For a detailed explanation of configuration parameters in the Filter file, see Filter Reference.

Databricks Unity Catalog Support (Beta) #

Note: This feature is currently in beta.

From version 22.08.31.3 onwards, Arcion has added support for Databricks Unity Catalog. The support is still in beta phase, with complete support to land gradually in future releases.

As of now, note the following about the state of Arcion’s Unity Catalog support:

  • Legacy Databricks only supports two-level namespace:

    • Schemas
    • Tables

    With introduction of Unity Catalog, Databricks now exposes a three-level namespace that organizes data.

    • Catalogs
    • Schemas
    • Tables

    Arcion adds support for Unity Catalog by introducing a new child storage type (DATABRICKS_LAKEHOUSE child of DATABRICKS_DELTALAKE).

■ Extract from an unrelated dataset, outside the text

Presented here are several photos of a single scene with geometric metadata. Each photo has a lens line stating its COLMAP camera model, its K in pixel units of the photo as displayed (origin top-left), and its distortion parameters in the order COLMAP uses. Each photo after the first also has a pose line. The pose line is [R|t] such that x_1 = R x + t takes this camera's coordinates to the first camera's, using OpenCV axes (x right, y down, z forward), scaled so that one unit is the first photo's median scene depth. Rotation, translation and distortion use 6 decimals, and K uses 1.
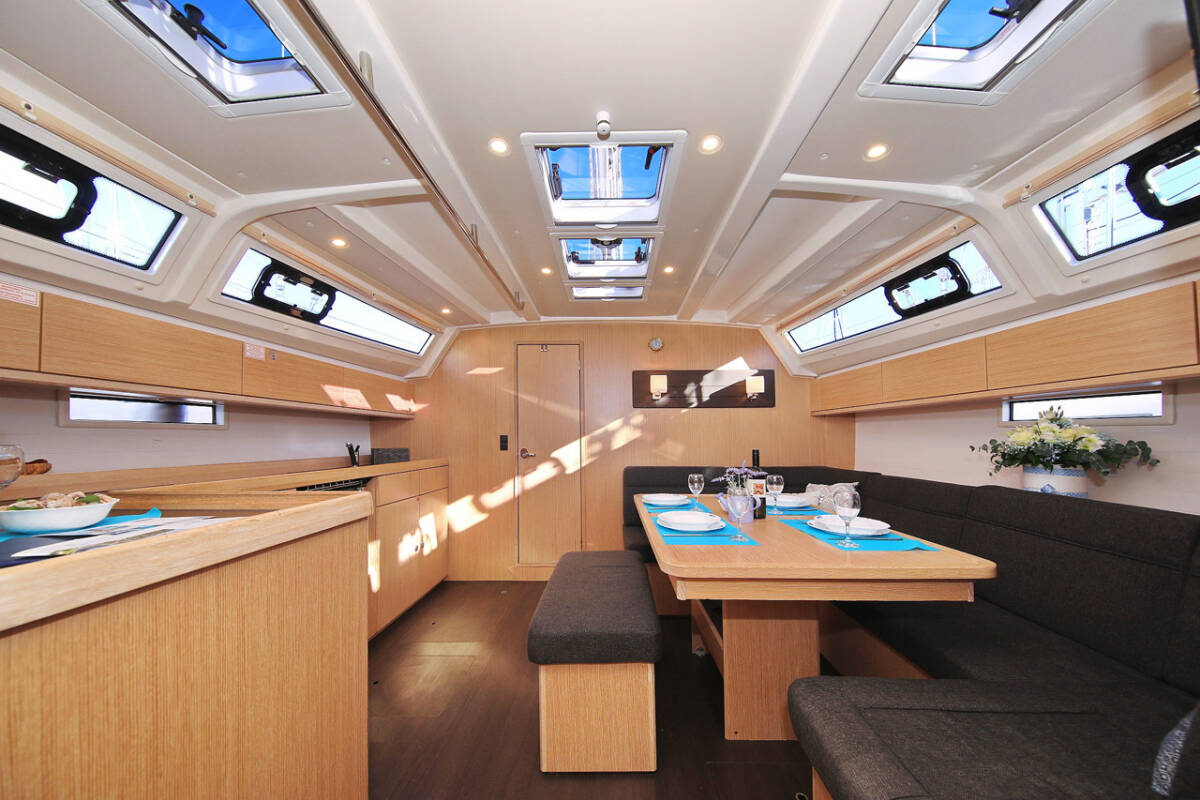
lens RADIAL K [[387.9, 0, 572.7], [0, 387.9, 427.2], [0, 0, 1]] dist [-0.000435, -0.000086]
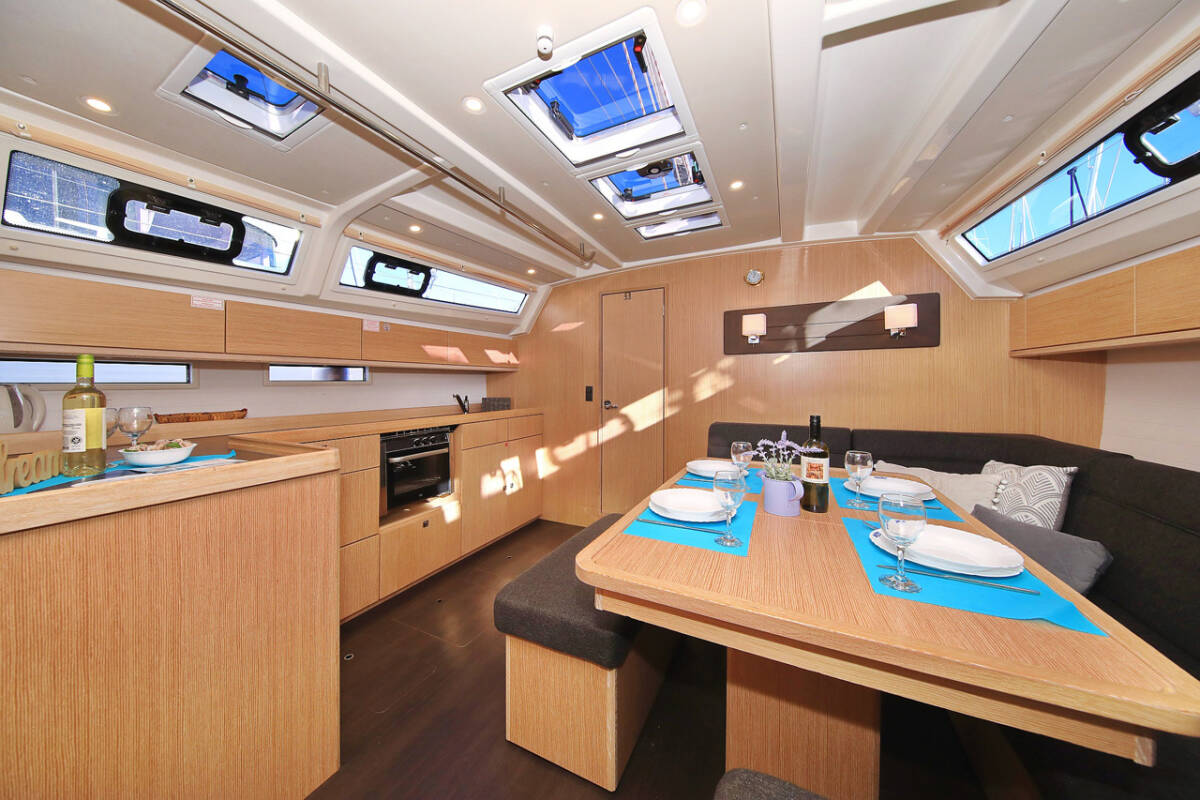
lens RADIAL K [[368.5, 0, 568.1], [0, 368.5, 383.5], [0, 0, 1]] dist [-0.000284, -0.000083]
pose [[0.904257, -0.005322, -0.426956, 0.272902], [0.019364, 0.999405, 0.028554, -0.022640], [0.426550, -0.034087, 0.903821, 0.150588]]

  • If you’re using Unity Catalog, notice the following when configuring your Source Databricks with Arcion:

  • We’ll be using SparkJDBC42 driver for Legacy Databricks (DATABRICKS_DELTALAKE) and DatabricksJDBC42 for Unity catalog (DATABRICKS_LAKEHOUSE). For instructions on how to obtain these drivers, see Obtain the JDBC Driver for Databricks.

  • Replicant currently supports Unity Catalog on AWS and AZURE.